--- Raw data ---
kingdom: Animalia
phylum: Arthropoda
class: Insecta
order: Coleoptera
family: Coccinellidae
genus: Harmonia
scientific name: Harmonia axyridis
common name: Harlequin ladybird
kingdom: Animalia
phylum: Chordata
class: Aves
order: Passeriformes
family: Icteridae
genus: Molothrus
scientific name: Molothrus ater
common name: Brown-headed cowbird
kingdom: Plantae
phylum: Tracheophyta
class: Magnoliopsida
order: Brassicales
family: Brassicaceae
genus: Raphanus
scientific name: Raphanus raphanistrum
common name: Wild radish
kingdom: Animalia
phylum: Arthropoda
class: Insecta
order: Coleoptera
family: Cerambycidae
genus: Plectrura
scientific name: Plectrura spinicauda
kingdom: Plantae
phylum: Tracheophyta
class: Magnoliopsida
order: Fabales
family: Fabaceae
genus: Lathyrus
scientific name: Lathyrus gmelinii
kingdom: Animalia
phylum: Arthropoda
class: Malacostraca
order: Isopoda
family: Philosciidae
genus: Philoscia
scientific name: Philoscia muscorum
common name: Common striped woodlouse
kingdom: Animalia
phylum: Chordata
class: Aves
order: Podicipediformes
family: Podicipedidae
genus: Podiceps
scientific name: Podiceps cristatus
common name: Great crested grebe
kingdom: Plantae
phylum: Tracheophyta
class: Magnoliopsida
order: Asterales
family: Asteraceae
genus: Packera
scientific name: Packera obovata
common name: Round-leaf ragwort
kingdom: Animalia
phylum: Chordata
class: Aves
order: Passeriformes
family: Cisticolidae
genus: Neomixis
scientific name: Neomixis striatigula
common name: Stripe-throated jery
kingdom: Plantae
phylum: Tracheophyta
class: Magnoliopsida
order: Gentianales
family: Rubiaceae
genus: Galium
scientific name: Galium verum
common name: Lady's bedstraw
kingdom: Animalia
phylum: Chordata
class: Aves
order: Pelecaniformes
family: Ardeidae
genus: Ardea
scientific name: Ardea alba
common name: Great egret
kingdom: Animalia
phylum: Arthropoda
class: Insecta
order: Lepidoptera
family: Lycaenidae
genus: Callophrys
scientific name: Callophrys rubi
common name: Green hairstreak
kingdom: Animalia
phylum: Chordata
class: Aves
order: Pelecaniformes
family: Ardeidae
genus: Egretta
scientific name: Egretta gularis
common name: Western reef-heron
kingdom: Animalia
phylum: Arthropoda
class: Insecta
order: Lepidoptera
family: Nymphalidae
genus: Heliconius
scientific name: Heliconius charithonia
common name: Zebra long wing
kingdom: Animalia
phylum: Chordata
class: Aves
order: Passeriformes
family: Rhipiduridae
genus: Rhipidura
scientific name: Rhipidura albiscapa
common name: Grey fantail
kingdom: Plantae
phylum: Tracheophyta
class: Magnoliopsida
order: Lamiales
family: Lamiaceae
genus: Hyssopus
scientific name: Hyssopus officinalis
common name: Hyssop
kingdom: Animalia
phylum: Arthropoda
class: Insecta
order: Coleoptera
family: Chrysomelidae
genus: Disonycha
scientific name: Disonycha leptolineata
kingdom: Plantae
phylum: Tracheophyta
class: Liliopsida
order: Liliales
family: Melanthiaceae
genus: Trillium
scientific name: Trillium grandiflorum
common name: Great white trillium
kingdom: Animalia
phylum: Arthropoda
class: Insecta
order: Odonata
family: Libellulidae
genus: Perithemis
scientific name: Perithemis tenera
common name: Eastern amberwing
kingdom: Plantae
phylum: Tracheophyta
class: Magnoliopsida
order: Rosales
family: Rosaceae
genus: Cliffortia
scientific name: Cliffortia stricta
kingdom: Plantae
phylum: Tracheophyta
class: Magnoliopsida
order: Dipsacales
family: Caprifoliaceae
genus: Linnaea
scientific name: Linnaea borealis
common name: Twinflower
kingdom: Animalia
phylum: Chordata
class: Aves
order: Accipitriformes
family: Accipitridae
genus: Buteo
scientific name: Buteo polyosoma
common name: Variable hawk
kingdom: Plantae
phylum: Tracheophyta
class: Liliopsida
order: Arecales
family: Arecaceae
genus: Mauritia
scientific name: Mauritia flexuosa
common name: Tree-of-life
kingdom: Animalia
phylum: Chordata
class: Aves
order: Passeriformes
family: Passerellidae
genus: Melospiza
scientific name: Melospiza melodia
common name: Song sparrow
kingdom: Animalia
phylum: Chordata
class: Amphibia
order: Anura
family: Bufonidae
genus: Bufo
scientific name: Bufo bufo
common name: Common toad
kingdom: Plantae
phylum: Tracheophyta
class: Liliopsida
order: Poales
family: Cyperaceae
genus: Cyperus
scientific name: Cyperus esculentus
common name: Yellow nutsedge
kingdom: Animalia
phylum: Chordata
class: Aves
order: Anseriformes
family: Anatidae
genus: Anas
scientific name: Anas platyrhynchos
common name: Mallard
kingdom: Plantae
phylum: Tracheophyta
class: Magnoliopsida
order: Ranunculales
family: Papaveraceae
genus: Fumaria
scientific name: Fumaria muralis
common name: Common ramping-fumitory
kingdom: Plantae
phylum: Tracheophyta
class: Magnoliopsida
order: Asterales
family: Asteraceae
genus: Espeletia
---
> [Direction]
Format every line of the items above as a numbered list, leaving out any blank lines.

> [Exercise output]
1. kingdom: Animalia
2. phylum: Arthropoda
3. class: Insecta
4. order: Coleoptera
5. family: Coccinellidae
6. genus: Harmonia
7. scientific name: Harmonia axyridis
8. common name: Harlequin ladybird
9. kingdom: Animalia
10. phylum: Chordata
11. class: Aves
12. order: Passeriformes
13. family: Icteridae
14. genus: Molothrus
15. scientific name: Molothrus ater
16. common name: Brown-headed cowbird
17. kingdom: Plantae
18. phylum: Tracheophyta
19. class: Magnoliopsida
20. order: Brassicales
21. family: Brassicaceae
22. genus: Raphanus
23. scientific name: Raphanus raphanistrum
24. common name: Wild radish
25. kingdom: Animalia
26. phylum: Arthropoda
27. class: Insecta
28. order: Coleoptera
29. family: Cerambycidae
30. genus: Plectrura
31. scientific name: Plectrura spinicauda
32. kingdom: Plantae
33. phylum: Tracheophyta
34. class: Magnoliopsida
35. order: Fabales
36. family: Fabaceae
37. genus: Lathyrus
38. scientific name: Lathyrus gmelinii
39. kingdom: Animalia
40. phylum: Arthropoda
41. class: Malacostraca
42. order: Isopoda
43. family: Philosciidae
44. genus: Philoscia
45. scientific name: Philoscia muscorum
46. common name: Common striped woodlouse
47. kingdom: Animalia
48. phylum: Chordata
49. class: Aves
50. order: Podicipediformes
51. family: Podicipedidae
52. genus: Podiceps
53. scientific name: Podiceps cristatus
54. common name: Great crested grebe
55. kingdom: Plantae
56. phylum: Tracheophyta
57. class: Magnoliopsida
58. order: Asterales
59. family: Asteraceae
60. genus: Packera
61. scientific name: Packera obovata
62. common name: Round-leaf ragwort
63. kingdom: Animalia
64. phylum: Chordata
65. class: Aves
66. order: Passeriformes
67. family: Cisticolidae
68. genus: Neomixis
69. scientific name: Neomixis striatigula
70. common name: Stripe-throated jery
71. kingdom: Plantae
72. phylum: Tracheophyta
73. class: Magnoliopsida
74. order: Gentianales
75. family: Rubiaceae
76. genus: Galium
77. scientific name: Galium verum
78. common name: Lady's bedstraw
79. kingdom: Animalia
80. phylum: Chordata
81. class: Aves
82. order: Pelecaniformes
83. family: Ardeidae
84. genus: Ardea
85. scientific name: Ardea alba
86. common name: Great egret
87. kingdom: Animalia
88. phylum: Arthropoda
89. class: Insecta
90. order: Lepidoptera
91. family: Lycaenidae
92. genus: Callophrys
93. scientific name: Callophrys rubi
94. common name: Green hairstreak
95. kingdom: Animalia
96. phylum: Chordata
97. class: Aves
98. order: Pelecaniformes
99. family: Ardeidae
100. genus: Egretta
101. scientific name: Egretta gularis
102. common name: Western reef-heron
103. kingdom: Animalia
104. phylum: Arthropoda
105. class: Insecta
106. order: Lepidoptera
107. family: Nymphalidae
108. genus: Heliconius
109. scientific name: Heliconius charithonia
110. common name: Zebra long wing
111. kingdom: Animalia
112. phylum: Chordata
113. class: Aves
114. order: Passeriformes
115. family: Rhipiduridae
116. genus: Rhipidura
117. scientific name: Rhipidura albiscapa
118. common name: Grey fantail
119. kingdom: Plantae
120. phylum: Tracheophyta
121. class: Magnoliopsida
122. order: Lamiales
123. family: Lamiaceae
124. genus: Hyssopus
125. scientific name: Hyssopus officinalis
126. common name: Hyssop
127. kingdom: Animalia
128. phylum: Arthropoda
129. class: Insecta
130. order: Coleoptera
131. family: Chrysomelidae
132. genus: Disonycha
133. scientific name: Disonycha leptolineata
134. kingdom: Plantae
135. phylum: Tracheophyta
136. class: Liliopsida
137. order: Liliales
138. family: Melanthiaceae
139. genus: Trillium
140. scientific name: Trillium grandiflorum
141. common name: Great white trillium
142. kingdom: Animalia
143. phylum: Arthropoda
144. class: Insecta
145. order: Odonata
146. family: Libellulidae
147. genus: Perithemis
148. scientific name: Perithemis tenera
149. common name: Eastern amberwing
150. kingdom: Plantae
151. phylum: Tracheophyta
152. class: Magnoliopsida
153. order: Rosales
154. family: Rosaceae
155. genus: Cliffortia
156. scientific name: Cliffortia stricta
157. kingdom: Plantae
158. phylum: Tracheophyta
159. class: Magnoliopsida
160. order: Dipsacales
161. family: Caprifoliaceae
162. genus: Linnaea
163. scientific name: Linnaea borealis
164. common name: Twinflower
165. kingdom: Animalia
166. phylum: Chordata
167. class: Aves
168. order: Accipitriformes
169. family: Accipitridae
170. genus: Buteo
171. scientific name: Buteo polyosoma
172. common name: Variable hawk
173. kingdom: Plantae
174. phylum: Tracheophyta
175. class: Liliopsida
176. order: Arecales
177. family: Arecaceae
178. genus: Mauritia
179. scientific name: Mauritia flexuosa
180. common name: Tree-of-life
181. kingdom: Animalia
182. phylum: Chordata
183. class: Aves
184. order: Passeriformes
185. family: Passerellidae
186. genus: Melospiza
187. scientific name: Melospiza melodia
188. common name: Song sparrow
189. kingdom: Animalia
190. phylum: Chordata
191. class: Amphibia
192. order: Anura
193. family: Bufonidae
194. genus: Bufo
195. scientific name: Bufo bufo
196. common name: Common toad
197. kingdom: Plantae
198. phylum: Tracheophyta
199. class: Liliopsida
200. order: Poales
201. family: Cyperaceae
202. genus: Cyperus
203. scientific name: Cyperus esculentus
204. common name: Yellow nutsedge
205. kingdom: Animalia
206. phylum: Chordata
207. class: Aves
208. order: Anseriformes
209. family: Anatidae
210. genus: Anas
211. scientific name: Anas platyrhynchos
212. common name: Mallard
213. kingdom: Plantae
214. phylum: Tracheophyta
215. class: Magnoliopsida
216. order: Ranunculales
217. family: Papaveraceae
218. genus: Fumaria
219. scientific name: Fumaria muralis
220. common name: Common ramping-fumitory
221. kingdom: Plantae
222. phylum: Tracheophyta
223. class: Magnoliopsida
224. order: Asterales
225. family: Asteraceae
226. genus: Espeletia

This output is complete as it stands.